Andy is an education adviser with the States of Jersey and an NCETM PD Accredited Lead. Previously teaching for over 25 years, a number as a Head of Mathematics in the UK and overseas.
He is committed to making mathematics more relevant to 21st learners by focussing on thinking and process.
He has folded more pieces of paper than the annual average revolutions of a fidget spinner and played more chess than Google's AlphaZero but not (yet) managed to learn as effectively.
This workshop will explore how the approaches used in Singapore Maths can support learners with Dyscalculia and those with more general difficulties in mathematics. The session will look at how the concrete - pictorial - abstract approach can give learners a much deeper understanding of a concept and how to develop visualisation and number sense through techniques such as bar modelling and the number bond diagram. The session will identify the specific difficulties that dyscalculic learners have and highlight how to ameliorate these difficulties through development of the five core competencies in mathematics - namely visualisation, metacognition, generalisation, number sense and communication.

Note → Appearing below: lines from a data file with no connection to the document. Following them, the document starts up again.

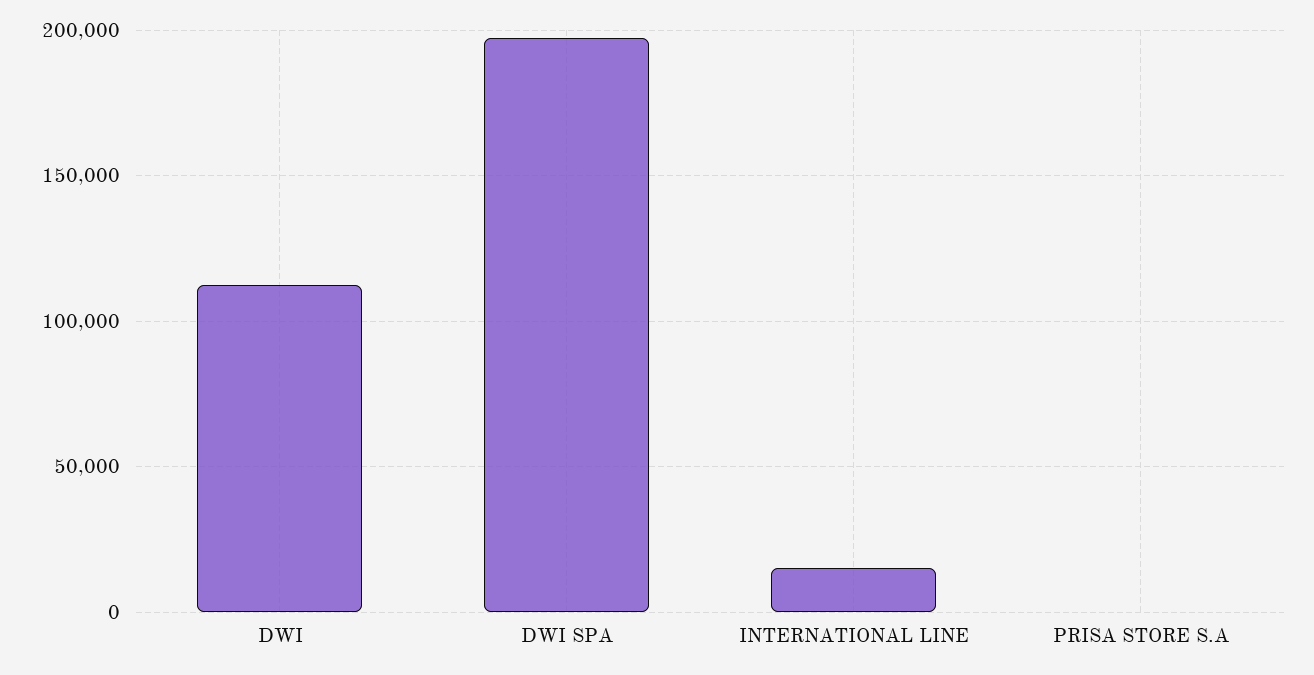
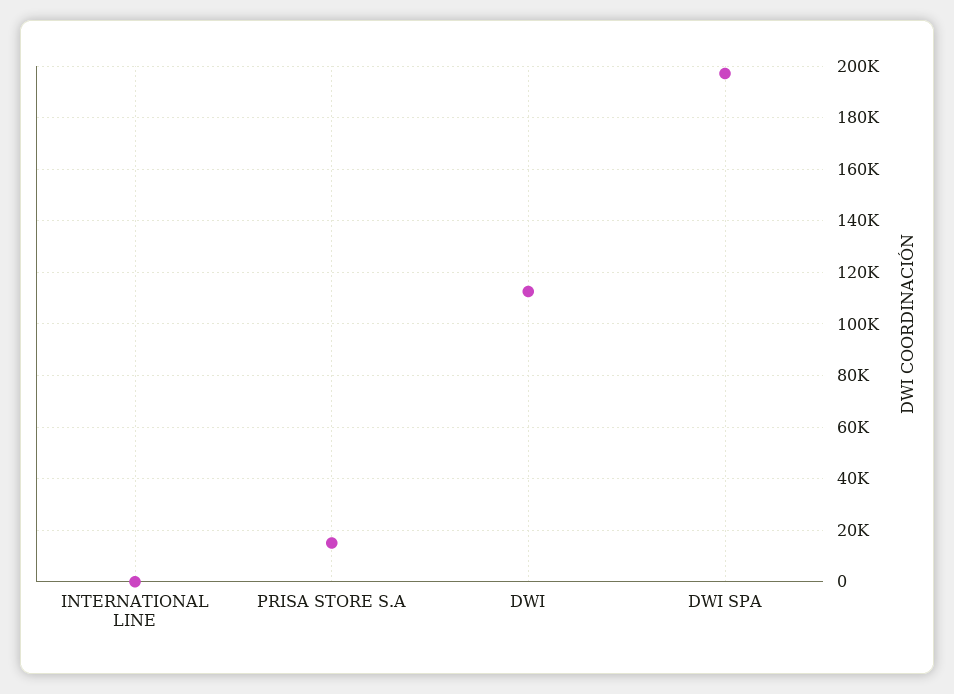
  {
    "DWI": 112500,
    "DWI SPA": 197500,
-   "INTERNATIONAL LINE": 15000,
+   "INTERNATIONAL LINE": 0,
-   "PRISA STORE S.A": 0
+   "PRISA STORE S.A": 15000
  }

Judy is an independent educational consultant specialising in dyscalculia and dyslexia and has been a Singapore Maths trainer, for UK based Maths No Problem since 2014. She is particularly passionate about the teaching of maths and of finding ways to support learners with dyscalculia and general maths learning difficulties.
Consequently, Judy has written the PGCert in Dyscalculia and Maths Learning Difficulties for Edge Hill University and an accredited dyscalculia course for the BDA.

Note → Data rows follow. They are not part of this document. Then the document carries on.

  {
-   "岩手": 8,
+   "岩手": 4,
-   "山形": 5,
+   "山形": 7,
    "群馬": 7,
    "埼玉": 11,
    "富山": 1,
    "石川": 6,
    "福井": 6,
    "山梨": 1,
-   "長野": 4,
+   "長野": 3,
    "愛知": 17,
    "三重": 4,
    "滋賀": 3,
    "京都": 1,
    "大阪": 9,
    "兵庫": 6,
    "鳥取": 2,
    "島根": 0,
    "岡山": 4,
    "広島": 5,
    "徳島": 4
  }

Judy lectures on Inclusion for Edge Hill University and is an Associate Tutor for the BDA. She also delivers lectures and workshops throughout the UK and internationally. She has written several books on dyscalculia and maths generally, as well as a guide for parents of children with dyslexia.
This workshop will cover approaches using Lego to support low, middle and high ability students in their accessing and enjoyment of the learning of mathematics.

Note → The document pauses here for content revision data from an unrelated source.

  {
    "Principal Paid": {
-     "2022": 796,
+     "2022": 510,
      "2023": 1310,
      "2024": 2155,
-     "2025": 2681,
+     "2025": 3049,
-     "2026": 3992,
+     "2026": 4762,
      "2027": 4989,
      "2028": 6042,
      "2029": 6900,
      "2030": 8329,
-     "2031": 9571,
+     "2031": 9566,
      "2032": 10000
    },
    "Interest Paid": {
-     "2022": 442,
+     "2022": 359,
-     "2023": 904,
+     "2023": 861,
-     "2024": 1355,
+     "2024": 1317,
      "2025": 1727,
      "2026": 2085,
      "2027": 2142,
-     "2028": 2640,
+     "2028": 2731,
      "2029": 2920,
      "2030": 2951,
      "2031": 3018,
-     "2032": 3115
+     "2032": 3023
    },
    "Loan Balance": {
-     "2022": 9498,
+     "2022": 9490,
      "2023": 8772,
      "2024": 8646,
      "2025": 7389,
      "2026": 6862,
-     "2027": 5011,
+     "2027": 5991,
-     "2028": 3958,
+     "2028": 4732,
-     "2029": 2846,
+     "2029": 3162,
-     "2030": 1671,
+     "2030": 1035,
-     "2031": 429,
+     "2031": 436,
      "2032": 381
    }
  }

We will show how the use of Lego demonstrations makes clear explanations and makes work accessible for students through fun and creativity. We will also cover tailoring Lego based tasks to individual needs with differentiated success criteria.
I will also explain how I use YouTube videos of final displays as a way of formative verbal assessment, which can be viewed again for revision and recap of topics. (examples can be seen on Youtube "Martin Maths")
Maths teacher in Oxford. Loves Lego. and football. and travel. Previous career in Government gives ideas for application of mathematics in workplace.
At each conference, we ask delegates to bring along their favourite resources, ideas, hints and tips. Everyone has 90 seconds to tell a colleague about their idea, before swapping and hearing from them.
There is usually time for five or six 'dates', so be ready to spread the word about what is making your classroom buzz right now.
Feel free to bring handouts, weblinks, etc.
Lots of us help each other out on Twitter. We give advice, support or just share jokes and experiences. But who are the people behind the Twitter handles? That's what a Tweetup is all about - a meet up for Twitter friends, putting faces to names or pseudonyms. Come along to the bonus session during the lunch break and say hello to the maths teacher Twitterati.
Be sure to identify yourself in some way! Surely someone will at least get a t-shirt made?!
You are welcome to join in and get stuck in to doing some maths.
This is an informal session - drop in as you like.
Our cake competition is always a highlight of the day. Dozens of delegates battle it out to be crowned the winner of the maths-themed cake bake-off.
Cakes are judged at lunchtime by our guest speaker and prizes awarded at the end of the day.
Be sure to visit the cake stands to see your colleagues' handywork. And, of course, to sample the cakes for yourself! They are delicious!